### Texto do documento
==========

Política

Parlamentares pressionam e votação de projeto que impede casamento entre pessoas do mesmo sexo é adiado

Daiana Santos, Erika Kokay, Erika Hilton, Pastor Henrique Vieira e Fernanda Melchionna atuaram fortemente para que o projeto não fosse votado após a realização de audiência pública para discutir o tema.

Daiana Santos (PCDOB-RS), Erika Kokay (PT-DF), Erika Hilton (PSOL-SP), Pastor Henrique Vieira (PSOL-RJ) e Fernanda Melchionna (PSOL-RS)
Daiana Santos (PCDOB-RS), Erika Kokay (PT-DF), Erika Hilton (PSOL-SP), Pastor Henrique Vieira (PSOL-RJ) e Fernanda Melchionna (PSOL-RS)

Em uma sessão tumultuada e com muitas falar LGBTfóbicas, a Comissão de Previdência e Família da Câmara dos Deputados adiou nesta terça-feira (19) a votação do parecer do deputado Pastor Eurico (PL-PE) que dá aval a um projeto que proíbe o reconhecimento do casamento civil homoafetivo – ou seja, entre pessoas do mesmo sexo.

O segundo adiamento de votação da proposta foi definido após quase duas horas de discussão para chegar a um acordo entre parlamentares de esquerda e da oposição. Daiana Santos (PCDOB-RS), Erika Kokay (PT-DF), Erika Hilton (PSOL-SP), Pastor Henrique Vieira (PSOL-RJ) e Fernanda Melchionna (PSOL-RS) atuaram fortemente para que o projeto não fosse votado.

Pela decisão, o texto – avaliado como inconstitucional por juristas (veja mais abaixo) – retornará à pauta do colegiado somente depois da realização de uma audiência pública sobre o tema.

O debate ocorrerá na próxima terça (26). Na quarta (27), o projeto será votado com o compromisso de parlamentares de esquerda em não obstruir a discussão.

A sessão da comissão nesta terça-feira foi tomada por protestos de ativistas. Antes do início do encontro, manifestantes entoaram cantos em defesa dos direitos LGBTQIA+. Os protestos contaram com a participação de parlamentares de partidos à esquerda.

“Nenhum direito a menos”, afirmaram.

O clima também se estendeu ao corredor que dá acesso ao plenário em que a reunião ocorreu. Para evitar superlotação do espaço e possíveis confrontos, a Polícia Legislativa bloqueou a entrada de um grupo, que protestou.

==========

### Amostra das entradas
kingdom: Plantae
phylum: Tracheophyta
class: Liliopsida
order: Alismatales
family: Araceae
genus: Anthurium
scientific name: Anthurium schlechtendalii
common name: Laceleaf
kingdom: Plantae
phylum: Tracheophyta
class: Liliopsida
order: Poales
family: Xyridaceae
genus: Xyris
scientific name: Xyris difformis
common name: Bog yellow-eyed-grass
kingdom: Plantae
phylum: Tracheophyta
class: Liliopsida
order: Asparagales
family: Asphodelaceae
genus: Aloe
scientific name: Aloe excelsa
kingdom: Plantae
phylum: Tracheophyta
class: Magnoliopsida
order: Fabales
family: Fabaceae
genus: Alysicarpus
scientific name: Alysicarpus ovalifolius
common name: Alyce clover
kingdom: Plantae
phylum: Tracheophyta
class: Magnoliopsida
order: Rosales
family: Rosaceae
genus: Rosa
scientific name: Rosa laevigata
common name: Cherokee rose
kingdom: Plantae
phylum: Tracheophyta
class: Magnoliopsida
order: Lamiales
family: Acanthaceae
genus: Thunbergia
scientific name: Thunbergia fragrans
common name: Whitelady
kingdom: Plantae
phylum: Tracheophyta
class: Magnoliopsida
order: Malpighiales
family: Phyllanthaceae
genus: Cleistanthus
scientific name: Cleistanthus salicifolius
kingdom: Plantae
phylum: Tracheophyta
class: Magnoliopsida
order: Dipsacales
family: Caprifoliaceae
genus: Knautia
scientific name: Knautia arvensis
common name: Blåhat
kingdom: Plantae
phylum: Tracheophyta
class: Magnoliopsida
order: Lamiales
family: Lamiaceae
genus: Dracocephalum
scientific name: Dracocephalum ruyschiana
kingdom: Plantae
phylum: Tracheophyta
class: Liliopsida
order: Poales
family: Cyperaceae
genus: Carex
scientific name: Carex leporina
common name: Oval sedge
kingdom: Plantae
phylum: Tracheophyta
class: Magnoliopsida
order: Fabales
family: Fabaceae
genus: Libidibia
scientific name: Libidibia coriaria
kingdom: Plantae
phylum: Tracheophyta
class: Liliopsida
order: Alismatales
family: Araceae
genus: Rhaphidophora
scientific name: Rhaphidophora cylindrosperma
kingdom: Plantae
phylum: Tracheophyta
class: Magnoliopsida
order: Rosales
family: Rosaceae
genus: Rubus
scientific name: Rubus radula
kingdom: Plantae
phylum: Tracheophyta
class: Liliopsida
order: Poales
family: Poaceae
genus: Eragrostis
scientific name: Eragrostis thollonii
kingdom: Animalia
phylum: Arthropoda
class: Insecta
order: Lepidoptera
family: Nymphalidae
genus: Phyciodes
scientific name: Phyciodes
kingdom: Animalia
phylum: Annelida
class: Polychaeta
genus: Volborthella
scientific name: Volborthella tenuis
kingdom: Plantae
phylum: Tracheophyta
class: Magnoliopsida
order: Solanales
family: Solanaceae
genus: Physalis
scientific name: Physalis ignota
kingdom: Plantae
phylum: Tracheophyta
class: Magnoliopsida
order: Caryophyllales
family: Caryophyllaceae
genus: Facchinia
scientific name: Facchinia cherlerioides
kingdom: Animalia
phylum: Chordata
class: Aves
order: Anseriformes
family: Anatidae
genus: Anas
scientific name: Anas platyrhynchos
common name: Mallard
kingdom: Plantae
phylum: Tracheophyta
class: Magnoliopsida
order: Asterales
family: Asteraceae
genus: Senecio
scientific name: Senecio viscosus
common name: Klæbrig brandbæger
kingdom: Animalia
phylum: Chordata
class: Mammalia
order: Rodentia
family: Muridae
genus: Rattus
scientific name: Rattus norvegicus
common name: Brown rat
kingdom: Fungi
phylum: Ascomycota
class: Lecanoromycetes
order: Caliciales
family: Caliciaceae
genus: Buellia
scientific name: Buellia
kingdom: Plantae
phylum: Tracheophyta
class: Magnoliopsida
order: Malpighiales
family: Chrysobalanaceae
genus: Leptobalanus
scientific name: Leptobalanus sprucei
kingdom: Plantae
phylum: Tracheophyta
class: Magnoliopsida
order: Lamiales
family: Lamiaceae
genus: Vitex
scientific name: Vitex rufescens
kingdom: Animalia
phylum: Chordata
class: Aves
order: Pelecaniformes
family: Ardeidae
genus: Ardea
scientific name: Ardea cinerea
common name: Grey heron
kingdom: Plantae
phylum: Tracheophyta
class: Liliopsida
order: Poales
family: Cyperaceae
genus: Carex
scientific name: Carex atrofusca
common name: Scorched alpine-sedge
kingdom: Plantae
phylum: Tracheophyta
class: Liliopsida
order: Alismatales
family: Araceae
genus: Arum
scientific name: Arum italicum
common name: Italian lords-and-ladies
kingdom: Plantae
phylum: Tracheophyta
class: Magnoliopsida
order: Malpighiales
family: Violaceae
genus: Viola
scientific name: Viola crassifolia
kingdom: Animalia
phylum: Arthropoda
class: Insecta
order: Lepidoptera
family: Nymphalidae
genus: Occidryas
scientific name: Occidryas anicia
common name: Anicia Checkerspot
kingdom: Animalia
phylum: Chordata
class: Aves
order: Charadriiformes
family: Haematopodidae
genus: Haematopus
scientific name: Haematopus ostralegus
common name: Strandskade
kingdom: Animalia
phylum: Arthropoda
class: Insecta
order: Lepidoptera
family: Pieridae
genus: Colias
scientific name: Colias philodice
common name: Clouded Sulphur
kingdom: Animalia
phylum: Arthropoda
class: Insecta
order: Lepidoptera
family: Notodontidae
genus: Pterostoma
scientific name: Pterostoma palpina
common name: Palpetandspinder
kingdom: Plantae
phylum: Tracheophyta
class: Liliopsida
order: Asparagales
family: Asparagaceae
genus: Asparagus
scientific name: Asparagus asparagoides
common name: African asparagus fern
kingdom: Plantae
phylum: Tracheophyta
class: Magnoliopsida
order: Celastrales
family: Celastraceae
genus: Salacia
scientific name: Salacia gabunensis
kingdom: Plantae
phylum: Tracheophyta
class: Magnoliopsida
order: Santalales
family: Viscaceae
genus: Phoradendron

==========

### Tarefas do exercício
1) Reescreva o trecho do texto sobre o adiamento da votação que começa em "O segundo adiamento" e segue até "obstruir a discussão.", editando-o para trocar "audiência pública" por "reunião aberta".
2) Segundo o texto sobre o adiamento da votação, em que dia o projeto será votado?

### Soluções do exercício
1)
O segundo adiamento de votação da proposta foi definido após quase duas horas de discussão para chegar a um acordo entre parlamentares de esquerda e da oposição. Daiana Santos (PCDOB-RS), Erika Kokay (PT-DF), Erika Hilton (PSOL-SP), Pastor Henrique Vieira (PSOL-RJ) e Fernanda Melchionna (PSOL-RS) atuaram fortemente para que o projeto não fosse votado.

Pela decisão, o texto – avaliado como inconstitucional por juristas (veja mais abaixo) – retornará à pauta do colegiado somente depois da realização de uma reunião aberta sobre o tema.

O debate ocorrerá na próxima terça (26). Na quarta (27), o projeto será votado com o compromisso de parlamentares de esquerda em não obstruir a discussão.

2) Na quarta-feira, dia 27.